* _Cytowany fragment_:
▽

Podglądy

A my nadal wszystko jądrami

Jakież to urocze. Politycy rządzącej koalicji dostali czas na zastanowienie się: co sądzą o oryginalnej pisowni nazwisk?

„Starostom (należących do rządzącej koalicji) frakcji zlecono wyjaśnić, jakie stanowisko zajmuje większość polityczna. Wyjaśnimy i na najbliższym posiedzeniu Rady Politycznej wrócimy do tej kwestii” – obwieścił na początku miesiąca premier Algirdas Butkevičius.

No, i do dziś wyjaśniają, bo swoimi sądami jeszcze się z ciemnym ludem nie podzielili. A przecież wydawałoby się, że po dwudziestu latach wałkowania tematu – a tyle upłynęło od chwili podpisania polsko-litewskiego Traktatu – nawet krowa by już wiedziała, co o tym sądzi? Nasi nie wiedzą. Ich liczni opłacani przez podatników doradcy też jak widać nie, bo by już coś doradzili.

No, to mam pomysł. Zdajmy się na los. Zafundujmy nieświadomej swych sądów „większości politycznej” wizytę u jakiej sławnej wróżki. Niech babina rzuci karty i podpowie koalicji: co i jak sądzić? I który z zarejestrowanych w Sejmie alternatywnych projektów poprzeć: dopuszczający oryginalną pisownię na głównej czy na dodatkowej stronie dowodu? Ale jak wróżka się pomyli i wybierze opcję dla nosicielek (-li) nielitewskich nazwisk niepomyślną, to ja nic nie radziłam! Sztachnięte z obcokrajowcami obywatelki dalszego kaleczenia swoich nazwisk rządzącym nie wybaczą. I nie zapomną.

Co zaś się tyczy przedstawicieli mniejszości, to nam już właściwie „wsio ryba”. Nas to wszystko nie dotyczy. Przypominam, że Państwowa Komisja Języka Litewskiego, która z tegoż języka uczyniła przedmiot kultu, nas ze sporu o oryginalną pisownię nazwisk wykluczyła. Dokonała pochodzeniowej segregacji. „Co można obcokrajowcom i ich małżonkom, od tego litewskim Polakom wara!” – zawyrokowała srogo. Po czym się jednak zlitowała i dla obarczonych niewłaściwą narodowością wielkodusznie zezwoliła na wariant zwany „według brzmienia, ale przy użyciu litewskich liter”. A to stukrotne dzięki, łaskawa komisyjo! „Według brzmienia” może być bowiem nawet bardziej kuriozalnie niż „zgodnie z zasadami litewskiej gramatyki”. Tak więc, czy kijem nas, czy pałką – to już nam chyba wielkiej różnicy nie czyni?

△

* _Podane informacje_:

▽

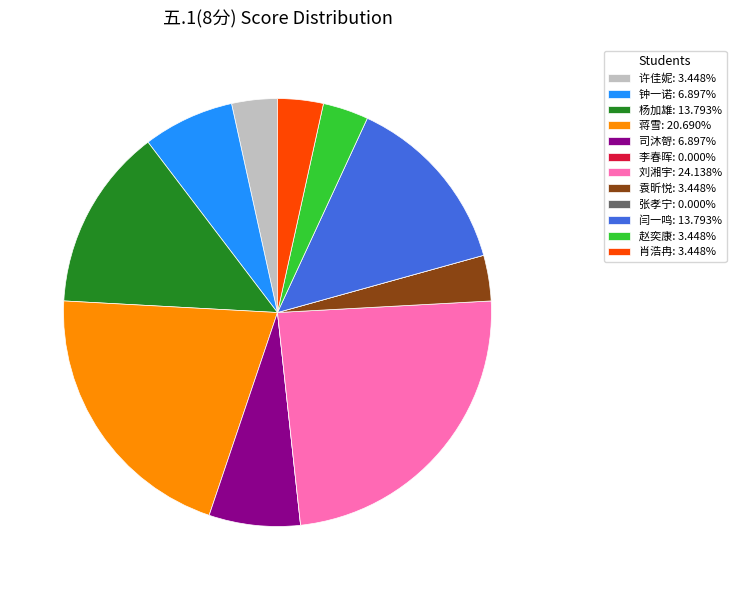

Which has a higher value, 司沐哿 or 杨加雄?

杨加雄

△
▽

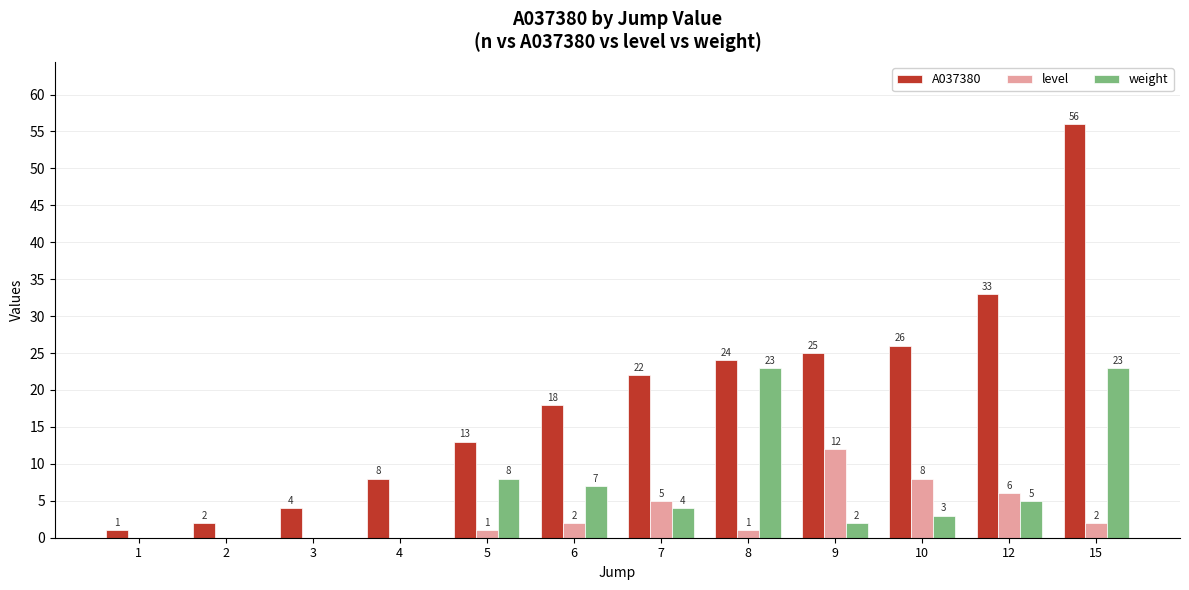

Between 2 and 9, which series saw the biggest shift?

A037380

△

* _Zadania do wykonania_:
A. Kto według cytowanego fragmentu zapowiedział powrót do kwestii pisowni nazwisk na najbliższym posiedzeniu Rady Politycznej?
B. Proszę zredagować w cytowanym fragmencie całość od „A my nadal wszystko” w dół aż po „już coś doradzili.”, zastępując „premier” wyrażeniem „szef rządu”.

* _Rozwiązania po kolei_:
A. Premier Algirdas Butkevičius.

B.
A my nadal wszystko jądrami

Jakież to urocze. Politycy rządzącej koalicji dostali czas na zastanowienie się: co sądzą o oryginalnej pisowni nazwisk?

„Starostom (należących do rządzącej koalicji) frakcji zlecono wyjaśnić, jakie stanowisko zajmuje większość polityczna. Wyjaśnimy i na najbliższym posiedzeniu Rady Politycznej wrócimy do tej kwestii” – obwieścił na początku miesiąca szef rządu Algirdas Butkevičius.

No, i do dziś wyjaśniają, bo swoimi sądami jeszcze się z ciemnym ludem nie podzielili. A przecież wydawałoby się, że po dwudziestu latach wałkowania tematu – a tyle upłynęło od chwili podpisania polsko-litewskiego Traktatu – nawet krowa by już wiedziała, co o tym sądzi? Nasi nie wiedzą. Ich liczni opłacani przez podatników doradcy też jak widać nie, bo by już coś doradzili.